-- START --
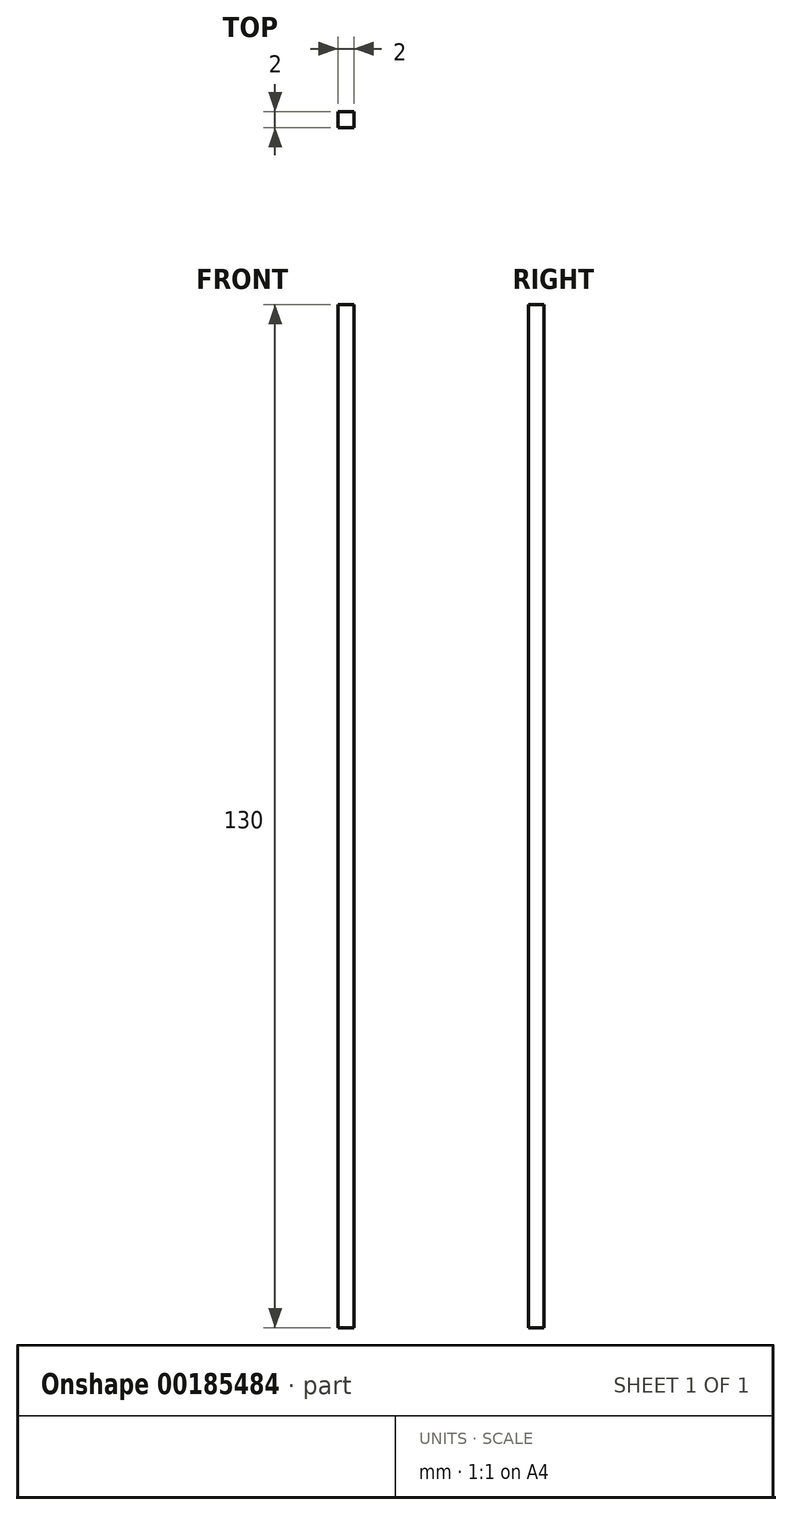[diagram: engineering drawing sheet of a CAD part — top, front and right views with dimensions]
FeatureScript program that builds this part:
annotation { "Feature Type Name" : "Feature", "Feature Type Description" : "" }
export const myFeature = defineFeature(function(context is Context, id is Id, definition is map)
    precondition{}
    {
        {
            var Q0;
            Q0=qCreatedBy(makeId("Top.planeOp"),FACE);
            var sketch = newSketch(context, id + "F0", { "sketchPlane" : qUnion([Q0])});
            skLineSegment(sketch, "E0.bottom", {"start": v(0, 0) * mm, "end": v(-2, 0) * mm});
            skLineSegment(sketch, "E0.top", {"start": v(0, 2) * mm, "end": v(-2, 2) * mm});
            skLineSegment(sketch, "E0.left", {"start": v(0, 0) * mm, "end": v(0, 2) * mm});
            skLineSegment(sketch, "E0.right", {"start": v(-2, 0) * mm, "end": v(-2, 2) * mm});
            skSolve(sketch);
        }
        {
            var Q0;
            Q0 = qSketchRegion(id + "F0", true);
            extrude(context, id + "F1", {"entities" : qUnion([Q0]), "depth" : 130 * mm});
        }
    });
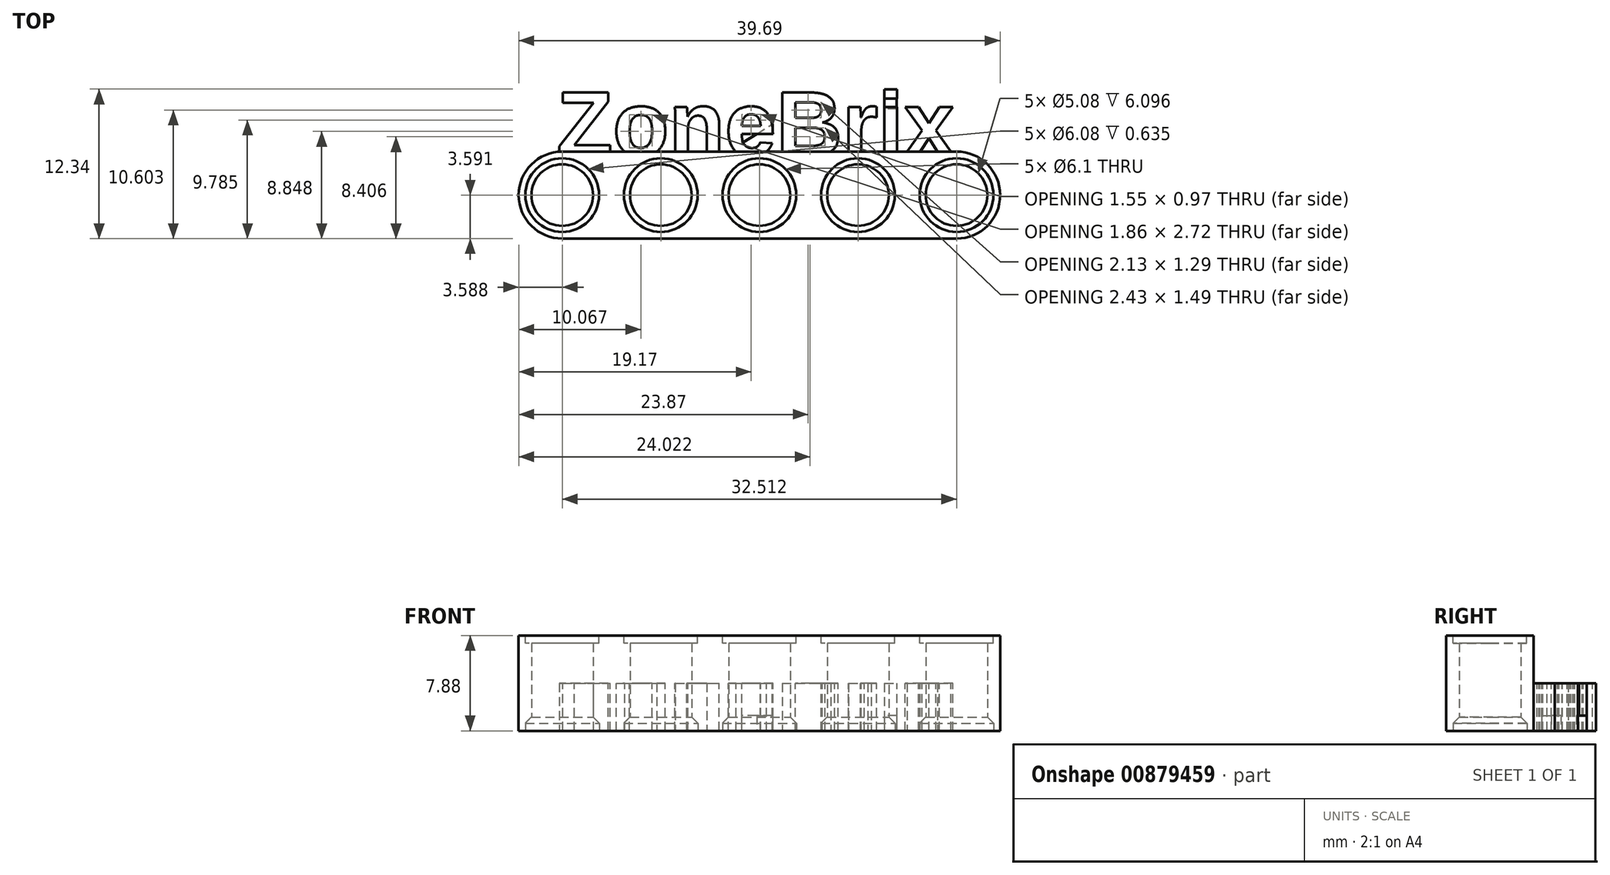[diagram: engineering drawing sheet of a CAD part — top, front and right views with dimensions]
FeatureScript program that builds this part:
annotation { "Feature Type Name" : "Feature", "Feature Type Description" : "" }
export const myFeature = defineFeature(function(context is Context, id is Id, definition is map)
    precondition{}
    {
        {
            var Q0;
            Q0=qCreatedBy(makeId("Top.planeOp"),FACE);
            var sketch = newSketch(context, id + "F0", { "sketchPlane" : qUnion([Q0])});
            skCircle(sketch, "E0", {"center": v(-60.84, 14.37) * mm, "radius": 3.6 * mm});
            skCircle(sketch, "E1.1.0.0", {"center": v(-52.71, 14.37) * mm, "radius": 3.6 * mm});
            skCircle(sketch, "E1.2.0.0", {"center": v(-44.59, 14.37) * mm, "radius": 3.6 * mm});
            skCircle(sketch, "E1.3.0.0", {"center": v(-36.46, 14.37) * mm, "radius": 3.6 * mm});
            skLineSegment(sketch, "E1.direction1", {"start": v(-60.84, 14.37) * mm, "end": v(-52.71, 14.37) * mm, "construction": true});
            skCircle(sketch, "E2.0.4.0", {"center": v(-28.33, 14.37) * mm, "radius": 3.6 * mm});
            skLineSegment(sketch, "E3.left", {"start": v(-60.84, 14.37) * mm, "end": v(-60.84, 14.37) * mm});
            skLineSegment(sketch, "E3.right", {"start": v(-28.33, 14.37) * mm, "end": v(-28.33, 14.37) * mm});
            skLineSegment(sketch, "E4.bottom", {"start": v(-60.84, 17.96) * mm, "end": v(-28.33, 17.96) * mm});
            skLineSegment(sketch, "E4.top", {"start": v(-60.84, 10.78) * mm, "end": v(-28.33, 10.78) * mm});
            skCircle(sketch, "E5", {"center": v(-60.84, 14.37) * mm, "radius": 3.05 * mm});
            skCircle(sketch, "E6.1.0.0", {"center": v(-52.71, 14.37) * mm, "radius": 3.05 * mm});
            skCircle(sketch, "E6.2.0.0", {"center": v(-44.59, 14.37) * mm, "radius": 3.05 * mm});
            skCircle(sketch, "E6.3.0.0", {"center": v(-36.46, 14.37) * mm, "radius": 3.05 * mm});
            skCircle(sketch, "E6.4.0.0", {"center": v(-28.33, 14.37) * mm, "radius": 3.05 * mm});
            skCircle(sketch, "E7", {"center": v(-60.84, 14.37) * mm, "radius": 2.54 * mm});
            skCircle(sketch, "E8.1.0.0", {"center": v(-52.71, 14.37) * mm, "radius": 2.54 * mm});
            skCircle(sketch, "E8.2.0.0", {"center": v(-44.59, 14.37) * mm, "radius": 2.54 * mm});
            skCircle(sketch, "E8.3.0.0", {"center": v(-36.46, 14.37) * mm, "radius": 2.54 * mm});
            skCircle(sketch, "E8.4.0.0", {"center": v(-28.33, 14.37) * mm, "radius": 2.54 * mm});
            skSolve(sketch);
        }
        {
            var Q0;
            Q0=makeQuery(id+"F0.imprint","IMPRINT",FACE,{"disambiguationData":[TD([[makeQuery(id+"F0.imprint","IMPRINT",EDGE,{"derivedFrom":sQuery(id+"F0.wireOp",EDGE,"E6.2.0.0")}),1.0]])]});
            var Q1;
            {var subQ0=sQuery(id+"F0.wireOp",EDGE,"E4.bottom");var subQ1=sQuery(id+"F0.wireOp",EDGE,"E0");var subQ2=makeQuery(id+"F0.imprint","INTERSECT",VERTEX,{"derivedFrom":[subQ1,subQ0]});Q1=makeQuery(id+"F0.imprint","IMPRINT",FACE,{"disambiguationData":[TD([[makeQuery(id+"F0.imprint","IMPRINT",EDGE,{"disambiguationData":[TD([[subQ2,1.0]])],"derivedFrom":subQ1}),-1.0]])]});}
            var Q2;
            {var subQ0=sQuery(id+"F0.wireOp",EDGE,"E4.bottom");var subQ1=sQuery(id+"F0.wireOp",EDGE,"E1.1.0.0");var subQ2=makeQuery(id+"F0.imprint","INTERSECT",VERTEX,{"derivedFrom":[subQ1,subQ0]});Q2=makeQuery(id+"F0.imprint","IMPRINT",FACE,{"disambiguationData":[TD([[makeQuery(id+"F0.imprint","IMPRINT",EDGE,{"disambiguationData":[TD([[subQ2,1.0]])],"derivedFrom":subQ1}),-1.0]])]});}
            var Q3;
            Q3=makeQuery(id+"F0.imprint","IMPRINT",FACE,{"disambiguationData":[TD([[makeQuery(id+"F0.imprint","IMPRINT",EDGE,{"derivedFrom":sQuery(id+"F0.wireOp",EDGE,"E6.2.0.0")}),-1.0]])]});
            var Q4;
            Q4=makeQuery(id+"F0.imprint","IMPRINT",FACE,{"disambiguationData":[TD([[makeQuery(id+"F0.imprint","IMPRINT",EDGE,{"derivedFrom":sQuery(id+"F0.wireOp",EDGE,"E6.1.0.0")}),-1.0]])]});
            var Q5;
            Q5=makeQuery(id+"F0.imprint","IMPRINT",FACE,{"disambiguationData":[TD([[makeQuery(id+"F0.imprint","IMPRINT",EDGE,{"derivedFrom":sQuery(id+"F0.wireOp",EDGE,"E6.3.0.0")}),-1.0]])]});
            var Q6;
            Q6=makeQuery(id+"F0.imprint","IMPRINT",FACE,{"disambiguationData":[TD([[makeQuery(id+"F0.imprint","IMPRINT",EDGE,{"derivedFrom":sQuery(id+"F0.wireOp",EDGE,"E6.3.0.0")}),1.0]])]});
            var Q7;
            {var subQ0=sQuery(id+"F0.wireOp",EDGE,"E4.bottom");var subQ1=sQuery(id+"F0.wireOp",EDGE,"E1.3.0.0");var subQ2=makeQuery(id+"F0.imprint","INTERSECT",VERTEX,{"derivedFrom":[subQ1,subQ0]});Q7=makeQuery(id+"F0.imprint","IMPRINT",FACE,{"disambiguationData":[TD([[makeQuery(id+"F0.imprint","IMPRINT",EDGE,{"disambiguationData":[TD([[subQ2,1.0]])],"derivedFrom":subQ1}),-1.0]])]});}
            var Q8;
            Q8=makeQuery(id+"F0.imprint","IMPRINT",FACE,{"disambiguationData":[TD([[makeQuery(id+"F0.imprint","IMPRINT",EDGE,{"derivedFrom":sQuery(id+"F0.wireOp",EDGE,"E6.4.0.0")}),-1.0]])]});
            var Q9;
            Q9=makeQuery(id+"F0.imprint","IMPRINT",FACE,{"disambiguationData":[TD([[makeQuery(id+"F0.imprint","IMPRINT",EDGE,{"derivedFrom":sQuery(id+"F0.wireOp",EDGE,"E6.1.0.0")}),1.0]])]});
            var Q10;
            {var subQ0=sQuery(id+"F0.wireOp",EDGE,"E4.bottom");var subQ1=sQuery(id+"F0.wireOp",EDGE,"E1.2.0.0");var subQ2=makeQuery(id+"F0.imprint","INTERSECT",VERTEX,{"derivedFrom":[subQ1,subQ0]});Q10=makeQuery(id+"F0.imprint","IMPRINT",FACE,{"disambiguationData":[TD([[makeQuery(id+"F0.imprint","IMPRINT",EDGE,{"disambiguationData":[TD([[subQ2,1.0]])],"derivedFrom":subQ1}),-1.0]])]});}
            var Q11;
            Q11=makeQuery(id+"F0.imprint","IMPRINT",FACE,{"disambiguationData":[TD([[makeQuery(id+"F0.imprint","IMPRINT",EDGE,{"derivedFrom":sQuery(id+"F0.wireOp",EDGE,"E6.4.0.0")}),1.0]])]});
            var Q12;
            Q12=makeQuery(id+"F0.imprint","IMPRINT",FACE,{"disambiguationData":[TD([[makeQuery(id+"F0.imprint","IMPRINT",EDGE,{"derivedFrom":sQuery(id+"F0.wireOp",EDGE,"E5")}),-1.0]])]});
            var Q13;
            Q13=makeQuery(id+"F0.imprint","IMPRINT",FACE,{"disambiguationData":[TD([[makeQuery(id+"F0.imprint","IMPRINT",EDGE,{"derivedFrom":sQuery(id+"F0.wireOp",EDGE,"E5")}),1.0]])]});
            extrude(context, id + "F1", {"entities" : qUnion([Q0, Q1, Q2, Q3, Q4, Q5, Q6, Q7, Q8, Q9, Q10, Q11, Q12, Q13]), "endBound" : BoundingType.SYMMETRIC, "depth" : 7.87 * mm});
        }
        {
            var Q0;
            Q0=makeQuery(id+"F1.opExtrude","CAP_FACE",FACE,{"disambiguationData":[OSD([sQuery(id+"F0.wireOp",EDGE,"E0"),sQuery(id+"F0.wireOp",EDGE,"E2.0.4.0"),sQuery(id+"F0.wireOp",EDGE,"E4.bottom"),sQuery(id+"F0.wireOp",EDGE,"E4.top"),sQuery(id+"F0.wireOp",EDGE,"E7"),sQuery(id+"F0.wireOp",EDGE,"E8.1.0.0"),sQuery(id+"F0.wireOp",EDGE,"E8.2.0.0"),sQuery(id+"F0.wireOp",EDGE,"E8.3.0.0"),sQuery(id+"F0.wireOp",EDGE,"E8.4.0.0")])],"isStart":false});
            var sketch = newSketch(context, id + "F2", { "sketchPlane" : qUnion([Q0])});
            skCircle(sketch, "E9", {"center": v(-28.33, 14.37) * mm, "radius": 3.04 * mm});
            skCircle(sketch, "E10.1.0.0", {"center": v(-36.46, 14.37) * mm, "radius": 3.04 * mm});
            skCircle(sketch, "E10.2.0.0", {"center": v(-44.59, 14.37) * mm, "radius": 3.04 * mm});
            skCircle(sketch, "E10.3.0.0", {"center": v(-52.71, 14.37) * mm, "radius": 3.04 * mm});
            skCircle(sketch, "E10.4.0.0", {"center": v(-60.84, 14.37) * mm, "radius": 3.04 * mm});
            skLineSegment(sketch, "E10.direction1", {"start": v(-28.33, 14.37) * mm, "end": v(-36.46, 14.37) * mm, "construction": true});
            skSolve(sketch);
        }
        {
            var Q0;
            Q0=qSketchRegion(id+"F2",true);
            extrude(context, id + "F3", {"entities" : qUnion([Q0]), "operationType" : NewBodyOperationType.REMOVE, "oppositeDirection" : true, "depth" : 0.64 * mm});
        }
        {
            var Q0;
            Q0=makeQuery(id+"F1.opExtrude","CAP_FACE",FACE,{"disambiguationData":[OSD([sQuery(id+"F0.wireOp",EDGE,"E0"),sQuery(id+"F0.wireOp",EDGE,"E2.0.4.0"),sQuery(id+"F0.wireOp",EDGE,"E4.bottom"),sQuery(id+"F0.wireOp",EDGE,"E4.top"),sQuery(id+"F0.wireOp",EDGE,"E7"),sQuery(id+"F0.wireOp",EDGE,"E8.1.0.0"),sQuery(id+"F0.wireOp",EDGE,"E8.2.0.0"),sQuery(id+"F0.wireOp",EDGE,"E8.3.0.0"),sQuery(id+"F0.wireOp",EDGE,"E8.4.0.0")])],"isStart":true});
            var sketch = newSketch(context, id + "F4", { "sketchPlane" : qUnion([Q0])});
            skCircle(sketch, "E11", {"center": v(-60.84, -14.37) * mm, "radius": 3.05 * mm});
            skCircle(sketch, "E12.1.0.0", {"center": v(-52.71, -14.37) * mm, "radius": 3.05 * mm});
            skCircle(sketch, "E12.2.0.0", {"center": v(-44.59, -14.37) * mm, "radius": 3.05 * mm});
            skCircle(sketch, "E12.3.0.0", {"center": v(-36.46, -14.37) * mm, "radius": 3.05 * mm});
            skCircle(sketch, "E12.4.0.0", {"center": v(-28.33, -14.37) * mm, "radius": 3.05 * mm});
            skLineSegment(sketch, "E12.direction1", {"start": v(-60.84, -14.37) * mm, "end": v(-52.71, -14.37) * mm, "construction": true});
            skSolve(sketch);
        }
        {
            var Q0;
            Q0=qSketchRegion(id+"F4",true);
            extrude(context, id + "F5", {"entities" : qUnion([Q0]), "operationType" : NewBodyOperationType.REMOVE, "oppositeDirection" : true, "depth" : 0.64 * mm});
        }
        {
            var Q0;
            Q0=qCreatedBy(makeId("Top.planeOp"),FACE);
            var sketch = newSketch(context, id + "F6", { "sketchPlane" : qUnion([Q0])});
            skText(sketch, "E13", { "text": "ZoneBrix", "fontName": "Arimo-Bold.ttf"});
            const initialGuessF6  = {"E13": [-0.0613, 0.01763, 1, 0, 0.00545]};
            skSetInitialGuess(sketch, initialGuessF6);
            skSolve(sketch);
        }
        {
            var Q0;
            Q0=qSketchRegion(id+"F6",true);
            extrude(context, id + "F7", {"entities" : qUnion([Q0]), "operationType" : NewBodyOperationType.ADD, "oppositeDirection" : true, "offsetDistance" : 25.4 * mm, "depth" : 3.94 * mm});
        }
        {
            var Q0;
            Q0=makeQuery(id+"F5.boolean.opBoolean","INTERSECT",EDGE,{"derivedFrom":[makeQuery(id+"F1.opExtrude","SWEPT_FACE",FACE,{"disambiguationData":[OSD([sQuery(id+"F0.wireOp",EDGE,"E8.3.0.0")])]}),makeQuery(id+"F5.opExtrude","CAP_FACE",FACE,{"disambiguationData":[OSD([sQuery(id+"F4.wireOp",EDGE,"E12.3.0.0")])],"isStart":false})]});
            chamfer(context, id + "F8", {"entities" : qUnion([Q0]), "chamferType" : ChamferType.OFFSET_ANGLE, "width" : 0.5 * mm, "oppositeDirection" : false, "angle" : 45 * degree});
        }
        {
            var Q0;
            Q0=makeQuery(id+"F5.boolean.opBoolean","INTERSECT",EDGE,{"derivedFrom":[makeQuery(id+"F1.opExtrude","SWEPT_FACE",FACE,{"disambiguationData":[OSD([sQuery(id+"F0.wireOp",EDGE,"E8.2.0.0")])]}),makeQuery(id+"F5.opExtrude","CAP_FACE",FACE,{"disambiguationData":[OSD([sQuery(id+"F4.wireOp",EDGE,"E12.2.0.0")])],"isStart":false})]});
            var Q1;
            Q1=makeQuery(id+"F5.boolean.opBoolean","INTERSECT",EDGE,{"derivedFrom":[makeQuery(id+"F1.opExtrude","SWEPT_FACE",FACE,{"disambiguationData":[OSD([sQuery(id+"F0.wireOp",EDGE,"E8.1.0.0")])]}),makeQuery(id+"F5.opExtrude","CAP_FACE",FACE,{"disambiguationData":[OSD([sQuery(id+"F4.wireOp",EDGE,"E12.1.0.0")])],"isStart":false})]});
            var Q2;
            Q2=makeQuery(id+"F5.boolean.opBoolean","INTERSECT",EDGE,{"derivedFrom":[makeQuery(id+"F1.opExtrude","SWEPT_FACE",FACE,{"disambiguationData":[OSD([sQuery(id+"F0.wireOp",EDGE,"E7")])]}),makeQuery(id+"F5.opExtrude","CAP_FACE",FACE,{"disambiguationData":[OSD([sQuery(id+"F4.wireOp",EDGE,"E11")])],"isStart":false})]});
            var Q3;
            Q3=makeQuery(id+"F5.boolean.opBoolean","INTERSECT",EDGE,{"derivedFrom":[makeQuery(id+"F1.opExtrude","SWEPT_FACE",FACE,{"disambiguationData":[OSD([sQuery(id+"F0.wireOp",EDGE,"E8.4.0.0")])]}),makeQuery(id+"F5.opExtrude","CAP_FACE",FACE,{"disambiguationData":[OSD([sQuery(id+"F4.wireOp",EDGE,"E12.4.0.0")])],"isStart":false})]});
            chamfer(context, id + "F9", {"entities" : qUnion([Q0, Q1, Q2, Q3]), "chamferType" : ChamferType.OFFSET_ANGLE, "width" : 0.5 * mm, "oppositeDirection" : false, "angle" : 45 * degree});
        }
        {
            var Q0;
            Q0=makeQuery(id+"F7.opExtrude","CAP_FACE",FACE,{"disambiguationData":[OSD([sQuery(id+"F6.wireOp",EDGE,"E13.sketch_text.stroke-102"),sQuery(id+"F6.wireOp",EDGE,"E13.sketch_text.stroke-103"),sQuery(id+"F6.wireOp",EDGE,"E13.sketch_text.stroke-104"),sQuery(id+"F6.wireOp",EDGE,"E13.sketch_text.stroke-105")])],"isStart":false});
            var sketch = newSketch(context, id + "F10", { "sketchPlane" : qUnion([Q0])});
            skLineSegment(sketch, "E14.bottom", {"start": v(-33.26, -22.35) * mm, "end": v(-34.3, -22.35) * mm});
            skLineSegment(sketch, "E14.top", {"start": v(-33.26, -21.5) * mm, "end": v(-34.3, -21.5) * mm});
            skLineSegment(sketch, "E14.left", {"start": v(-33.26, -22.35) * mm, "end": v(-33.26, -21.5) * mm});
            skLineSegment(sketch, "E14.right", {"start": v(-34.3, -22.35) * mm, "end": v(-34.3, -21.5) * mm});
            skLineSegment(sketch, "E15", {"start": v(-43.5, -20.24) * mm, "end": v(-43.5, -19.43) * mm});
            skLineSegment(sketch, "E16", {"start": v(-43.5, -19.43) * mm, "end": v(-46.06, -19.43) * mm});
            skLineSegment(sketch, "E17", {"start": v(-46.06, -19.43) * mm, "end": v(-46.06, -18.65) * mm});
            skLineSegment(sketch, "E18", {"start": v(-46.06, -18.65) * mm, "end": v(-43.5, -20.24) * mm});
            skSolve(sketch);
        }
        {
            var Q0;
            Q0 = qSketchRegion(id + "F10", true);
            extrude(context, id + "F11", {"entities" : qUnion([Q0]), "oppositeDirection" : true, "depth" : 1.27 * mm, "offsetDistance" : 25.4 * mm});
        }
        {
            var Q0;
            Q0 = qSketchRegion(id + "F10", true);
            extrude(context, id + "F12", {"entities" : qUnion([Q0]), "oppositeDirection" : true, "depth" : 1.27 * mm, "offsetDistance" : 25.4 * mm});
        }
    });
-- END --
• **Task requirements**: Pick out each line of the listing above that contains the string "degree", and copy those lines.

• **Full answer**:
            chamfer(context, id + "F8", {"entities" : qUnion([Q0]), "chamferType" : ChamferType.OFFSET_ANGLE, "width" : 0.5 * mm, "oppositeDirection" : false, "angle" : 45 * degree});
            chamfer(context, id + "F9", {"entities" : qUnion([Q0, Q1, Q2, Q3]), "chamferType" : ChamferType.OFFSET_ANGLE, "width" : 0.5 * mm, "oppositeDirection" : false, "angle" : 45 * degree});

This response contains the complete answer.